La Iberofonía
Equipo de edición de La Iberofonía, medio de comunicación del Ateneo Iberófono Juan Latino.
La confirmación pública de una futura reunión entre el presidente de Estados Unidos, Donald Trump, y su homólogo colombiano, Gustavo Petro, ha abierto un escenario diplomático inédito, marcado por serios obstáculos legales y administrativos para el desplazamiento del mandatario sudamericano a territorio estadounidense. La conversación telefónica sostenida entre ambos líderes, en medio de la escalada militar estadounidense en Venezuela, ha dado paso a negociaciones discretas para hacer viable un encuentro en la Casa Blanca.
Trump fue quien confirmó el contacto y dejó abierta la puerta a la reunión a través de su red social Truth Social, señalando que el secretario de Estado, Marco Rubio, y la Cancillería colombiana se encuentran trabajando en los arreglos necesarios. Sin embargo, el anuncio choca con una realidad compleja: Petro no cuenta con visa vigente para ingresar a Estados Unidos y figura en la denominada Lista Clinton, administrada por la Oficina de Control de Activos Extranjeros (OFAC) del Departamento del Tesoro.
La revocación de la visa y sus implicaciones
El primer escollo es la revocatoria de la visa estadounidense, anunciada el 26 de septiembre por el Departamento de Estado, tras las supuestas declaraciones del presidente colombiano en las que instó a miembros de las Fuerzas Armadas de su país a desobedecer órdenes de sus superiores. Desde entonces, Petro no dispone de un visado válido, lo que en condiciones normales impediría cualquier ingreso a Estados Unidos, incluso para una visita oficial.
Aunque existen mecanismos excepcionales en la legislación migratoria estadounidense, su aplicación en este caso resulta limitada. El Programa de Exención de Visa (VWP), que permite el ingreso sin visado mediante una autorización electrónica ESTA, solo es aplicable a ciudadanos de países incluidos en dicho programa. Si bien Colombia no figura en la lista, Petro cuenta con ciudadanía italiana, lo que en principio podría habilitar esta vía técnica.
No obstante, esta alternativa queda prácticamente anulada por un segundo factor de mayor peso.
La Lista Clinton como barrera principal
El presidente colombiano figura desde el 24 de octubre en la Lista Clinton (OFAC), junto a su esposa Verónica Alcocer, su hijo Nicolás Petro Burgos y el ministro del Interior, Armando Benedetti.
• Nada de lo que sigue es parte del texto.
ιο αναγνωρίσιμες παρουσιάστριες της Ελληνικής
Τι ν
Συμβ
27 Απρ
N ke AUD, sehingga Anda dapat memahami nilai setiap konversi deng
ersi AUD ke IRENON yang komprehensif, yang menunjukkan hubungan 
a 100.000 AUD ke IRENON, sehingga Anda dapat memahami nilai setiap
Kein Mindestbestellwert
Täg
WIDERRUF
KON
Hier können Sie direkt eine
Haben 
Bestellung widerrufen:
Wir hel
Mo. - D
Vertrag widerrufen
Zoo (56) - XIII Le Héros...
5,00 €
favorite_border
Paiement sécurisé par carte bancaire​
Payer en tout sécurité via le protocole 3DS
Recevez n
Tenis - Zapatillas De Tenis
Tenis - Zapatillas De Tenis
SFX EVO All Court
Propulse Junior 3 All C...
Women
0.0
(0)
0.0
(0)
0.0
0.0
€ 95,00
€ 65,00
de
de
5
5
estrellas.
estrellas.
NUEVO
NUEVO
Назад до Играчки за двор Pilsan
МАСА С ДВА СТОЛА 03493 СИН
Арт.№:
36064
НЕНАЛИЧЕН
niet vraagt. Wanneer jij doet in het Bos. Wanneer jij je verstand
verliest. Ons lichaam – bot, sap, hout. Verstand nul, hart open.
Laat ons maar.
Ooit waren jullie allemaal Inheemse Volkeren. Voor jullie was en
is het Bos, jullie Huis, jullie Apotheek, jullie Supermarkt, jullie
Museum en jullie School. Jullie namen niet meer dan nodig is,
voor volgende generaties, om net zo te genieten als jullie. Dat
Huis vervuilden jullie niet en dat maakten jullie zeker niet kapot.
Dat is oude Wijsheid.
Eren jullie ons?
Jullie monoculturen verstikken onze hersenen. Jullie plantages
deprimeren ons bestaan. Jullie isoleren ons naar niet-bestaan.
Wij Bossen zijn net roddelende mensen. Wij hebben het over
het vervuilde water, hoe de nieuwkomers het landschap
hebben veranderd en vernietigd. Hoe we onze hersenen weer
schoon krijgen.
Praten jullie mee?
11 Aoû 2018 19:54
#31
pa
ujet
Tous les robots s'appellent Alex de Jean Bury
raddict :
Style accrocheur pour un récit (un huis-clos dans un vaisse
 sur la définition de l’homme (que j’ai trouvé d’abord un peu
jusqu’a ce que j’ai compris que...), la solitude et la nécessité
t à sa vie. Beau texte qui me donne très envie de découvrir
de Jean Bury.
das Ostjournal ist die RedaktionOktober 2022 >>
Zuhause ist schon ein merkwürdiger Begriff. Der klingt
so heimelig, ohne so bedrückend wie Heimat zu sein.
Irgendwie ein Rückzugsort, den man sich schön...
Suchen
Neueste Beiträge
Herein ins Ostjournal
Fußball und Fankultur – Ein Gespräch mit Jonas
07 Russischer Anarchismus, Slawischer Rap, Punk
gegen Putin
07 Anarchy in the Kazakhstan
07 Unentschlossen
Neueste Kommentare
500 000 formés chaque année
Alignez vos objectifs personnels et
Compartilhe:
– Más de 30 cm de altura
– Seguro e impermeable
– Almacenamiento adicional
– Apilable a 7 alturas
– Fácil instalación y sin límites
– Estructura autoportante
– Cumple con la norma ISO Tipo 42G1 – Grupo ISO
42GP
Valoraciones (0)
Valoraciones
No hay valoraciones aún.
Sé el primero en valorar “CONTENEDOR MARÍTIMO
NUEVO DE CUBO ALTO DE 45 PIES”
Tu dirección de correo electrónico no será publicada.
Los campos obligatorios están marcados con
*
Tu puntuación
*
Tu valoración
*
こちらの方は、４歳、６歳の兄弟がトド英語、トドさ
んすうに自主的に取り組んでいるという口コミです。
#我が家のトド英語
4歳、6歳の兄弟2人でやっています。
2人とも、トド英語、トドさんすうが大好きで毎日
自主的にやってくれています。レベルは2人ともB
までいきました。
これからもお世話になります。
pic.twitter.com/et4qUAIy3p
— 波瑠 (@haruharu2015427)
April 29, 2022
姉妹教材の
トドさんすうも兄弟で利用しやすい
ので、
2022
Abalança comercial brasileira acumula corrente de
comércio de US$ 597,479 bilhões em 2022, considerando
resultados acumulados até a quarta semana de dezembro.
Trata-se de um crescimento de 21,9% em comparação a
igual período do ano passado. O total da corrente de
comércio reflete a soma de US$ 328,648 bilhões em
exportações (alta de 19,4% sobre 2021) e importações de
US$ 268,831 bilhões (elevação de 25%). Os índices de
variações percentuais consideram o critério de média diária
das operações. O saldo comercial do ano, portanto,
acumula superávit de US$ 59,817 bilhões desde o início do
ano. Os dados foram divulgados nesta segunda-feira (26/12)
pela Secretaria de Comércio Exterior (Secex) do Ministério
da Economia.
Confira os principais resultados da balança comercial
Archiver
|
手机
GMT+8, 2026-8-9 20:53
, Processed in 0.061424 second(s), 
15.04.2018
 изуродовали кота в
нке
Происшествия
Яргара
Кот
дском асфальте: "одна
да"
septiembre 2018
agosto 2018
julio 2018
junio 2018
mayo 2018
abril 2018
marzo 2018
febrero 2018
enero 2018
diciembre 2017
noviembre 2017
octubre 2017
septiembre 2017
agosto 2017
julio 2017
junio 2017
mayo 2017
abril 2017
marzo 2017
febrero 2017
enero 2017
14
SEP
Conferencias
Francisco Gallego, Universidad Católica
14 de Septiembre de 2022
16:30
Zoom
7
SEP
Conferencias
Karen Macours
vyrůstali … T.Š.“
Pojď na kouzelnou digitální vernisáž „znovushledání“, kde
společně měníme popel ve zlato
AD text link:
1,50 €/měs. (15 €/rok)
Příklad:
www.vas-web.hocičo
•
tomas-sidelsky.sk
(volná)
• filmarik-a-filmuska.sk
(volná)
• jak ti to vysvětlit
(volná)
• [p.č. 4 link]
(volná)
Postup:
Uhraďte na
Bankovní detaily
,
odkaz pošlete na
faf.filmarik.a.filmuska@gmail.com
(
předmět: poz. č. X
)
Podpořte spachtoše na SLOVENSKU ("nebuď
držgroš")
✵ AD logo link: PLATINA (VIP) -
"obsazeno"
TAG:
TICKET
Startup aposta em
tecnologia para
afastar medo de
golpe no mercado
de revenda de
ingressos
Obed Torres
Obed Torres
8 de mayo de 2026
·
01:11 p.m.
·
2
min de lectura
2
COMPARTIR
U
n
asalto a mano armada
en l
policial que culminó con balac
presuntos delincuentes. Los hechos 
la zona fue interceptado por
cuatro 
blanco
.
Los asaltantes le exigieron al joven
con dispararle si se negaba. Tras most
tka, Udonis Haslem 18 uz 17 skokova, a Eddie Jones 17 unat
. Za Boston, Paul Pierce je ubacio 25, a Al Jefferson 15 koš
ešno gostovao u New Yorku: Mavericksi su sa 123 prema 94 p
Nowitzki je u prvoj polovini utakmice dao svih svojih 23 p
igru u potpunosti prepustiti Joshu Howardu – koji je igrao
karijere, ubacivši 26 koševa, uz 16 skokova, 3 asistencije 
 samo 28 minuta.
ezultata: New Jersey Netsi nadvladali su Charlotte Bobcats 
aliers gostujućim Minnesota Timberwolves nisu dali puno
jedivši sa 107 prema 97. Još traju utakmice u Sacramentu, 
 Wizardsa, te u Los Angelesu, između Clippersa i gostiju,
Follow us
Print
La inclusión se fundamenta, según Washington, en presuntas responsabilidades políticas vinculadas al incremento del tráfico internacional de cocaína.
Estar en la lista implica prohibiciones severas: imposibilidad de realizar transacciones con personas o entidades estadounidenses, bloqueo de activos bajo jurisdicción de EE. UU. y, de forma determinante, revocatoria o negación automática de visas. Además, la normativa migratoria considera a las personas sancionadas por OFAC como inadmisibles, lo que bloquea también el acceso mediante el programa ESTA.
Expertos en derecho internacional y migratorio coinciden en que, mientras Petro permanezca en la Lista Clinton, no existe una vía ordinaria para su ingreso a Estados Unidos, ni siquiera bajo un esquema de exención de visa.
¿Una salida política o diplomática?
La única alternativa viable sería una excepción diplomática de alto nivel o la suspensión temporal de los efectos de las sanciones, algo que depende exclusivamente del Ejecutivo estadounidense. Otra opción, más estructural, sería solicitar la exclusión de la lista OFAC, un procedimiento administrativo y judicial que, según especialistas, puede tardar años.
El ministro del Interior colombiano, Armando Benedetti, también incluido en la lista, ha descartado por ahora solicitar formalmente la exclusión. En declaraciones a medios locales, sostuvo que hacerlo podría interpretarse como una señal de debilidad política frente a Washington.
En este contexto, la eventual reunión entre Trump y Petro se convierte en un desafío logístico, jurídico y político que va más allá del simbolismo diplomático. El resultado dependerá de si ambas administraciones están dispuestas a forzar soluciones excepcionales o a redefinir, siquiera de forma temporal, el marco sancionatorio vigente.
Mientras tanto, el anuncio de la conversación telefónica y la posibilidad de una cita en la Casa Blanca contrastan con una realidad legal que mantiene en suspenso el encuentro y refleja el deterioro estructural de las relaciones entre Washington y Bogotá.